Sementara itu, pendekatan pragmatis melalui joint development dinilai sebagai langkah diplomasi praktis. Skema ini memungkinkan kedua negara memanfaatkan sumber daya alam bersama sambil menunda konfrontasi mengenai batas wilayah sebuah model yang pernah diterapkan di beberapa wilayah sengketa maritim di dunia.
Kesimpulan
Sengketa Laut Ambalang menunjukkan bahwa isu kedaulatan maritim bukan hanya persoalan garis batas di peta, tetapi juga menyangkut identitas, keamanan, dan kepentingan ekonomi strategis. Ketegangan terbaru ini memperlihatkan bagaimana faktor bahasa, sejarah, dan geopolitik saling berkelindan.
Meskipun perselisihan hukum belum terselesaikan, sikap kedua negara yang membuka pintu bagi pengembangan bersama menjadi sinyal positif. Kerja sama berbasis kepentingan bersama dapat menjadi kunci meredakan tensi, menjaga stabilitas kawasan, serta memastikan pemanfaatan sumber daya laut secara berkelanjutan.

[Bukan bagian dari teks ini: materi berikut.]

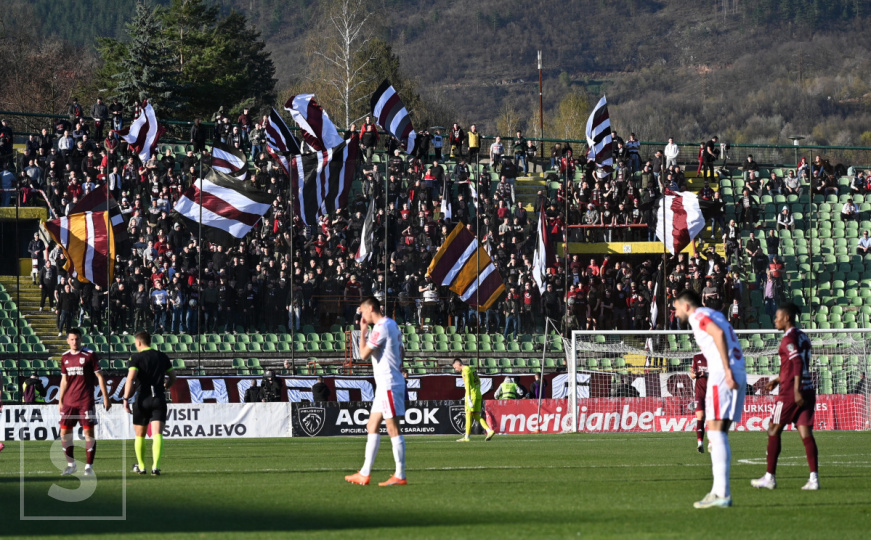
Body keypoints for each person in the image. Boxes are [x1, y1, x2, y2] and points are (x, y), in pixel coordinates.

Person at [673, 289, 746, 509]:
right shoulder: (716, 314)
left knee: (714, 432)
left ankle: (721, 493)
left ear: (686, 306)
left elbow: (718, 334)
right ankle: (718, 491)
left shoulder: (697, 316)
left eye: (676, 308)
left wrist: (726, 369)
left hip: (722, 373)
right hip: (737, 368)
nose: (675, 313)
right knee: (718, 433)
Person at [751, 303, 819, 491]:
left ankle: (769, 477)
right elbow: (797, 364)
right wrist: (777, 379)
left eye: (778, 317)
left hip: (791, 392)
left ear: (787, 318)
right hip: (808, 388)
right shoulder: (803, 336)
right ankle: (814, 479)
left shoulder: (788, 338)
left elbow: (796, 362)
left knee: (773, 429)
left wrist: (794, 388)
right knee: (805, 433)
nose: (775, 320)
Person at [345, 297, 407, 487]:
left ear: (371, 308)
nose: (362, 316)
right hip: (385, 383)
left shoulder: (380, 327)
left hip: (388, 382)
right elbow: (402, 351)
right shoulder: (392, 324)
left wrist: (363, 331)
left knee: (392, 428)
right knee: (372, 425)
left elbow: (362, 354)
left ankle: (400, 474)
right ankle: (364, 473)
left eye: (363, 312)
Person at [58, 328, 111, 476]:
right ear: (68, 340)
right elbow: (64, 380)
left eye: (77, 339)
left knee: (88, 433)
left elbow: (100, 377)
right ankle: (71, 465)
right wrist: (60, 400)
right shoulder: (64, 357)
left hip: (85, 401)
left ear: (81, 339)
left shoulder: (89, 355)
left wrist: (106, 397)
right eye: (72, 339)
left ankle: (88, 466)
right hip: (69, 402)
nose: (75, 342)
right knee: (64, 434)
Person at [123, 330, 176, 476]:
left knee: (140, 435)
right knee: (157, 434)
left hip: (142, 399)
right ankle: (155, 467)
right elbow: (173, 377)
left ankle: (141, 467)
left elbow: (130, 379)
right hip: (158, 398)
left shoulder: (136, 358)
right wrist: (166, 386)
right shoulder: (162, 356)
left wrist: (125, 399)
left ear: (138, 343)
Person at [452, 358, 495, 442]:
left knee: (468, 415)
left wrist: (468, 398)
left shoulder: (465, 370)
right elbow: (478, 381)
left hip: (471, 395)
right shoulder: (472, 368)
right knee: (476, 415)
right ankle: (490, 431)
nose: (455, 369)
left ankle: (467, 437)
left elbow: (467, 384)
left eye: (455, 367)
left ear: (458, 364)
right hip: (478, 394)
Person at [689, 353, 708, 453]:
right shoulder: (697, 357)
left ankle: (711, 443)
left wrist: (706, 374)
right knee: (700, 417)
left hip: (712, 393)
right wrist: (694, 374)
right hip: (699, 394)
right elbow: (692, 375)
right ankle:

Bagi kawasan Asia Tenggara, cara Indonesia dan Malaysia menangani sengketa ini akan menjadi tolok ukur penting bagi efektivitas diplomasi regional. Apabila dikelola dengan baik, Laut Ambalang tidak hanya akan menjadi sorotan dunia karena konflik, tetapi juga karena keberhasilan kerja sama lintas batas yang dapat menjadi model bagi penyelesaian sengketa maritim global.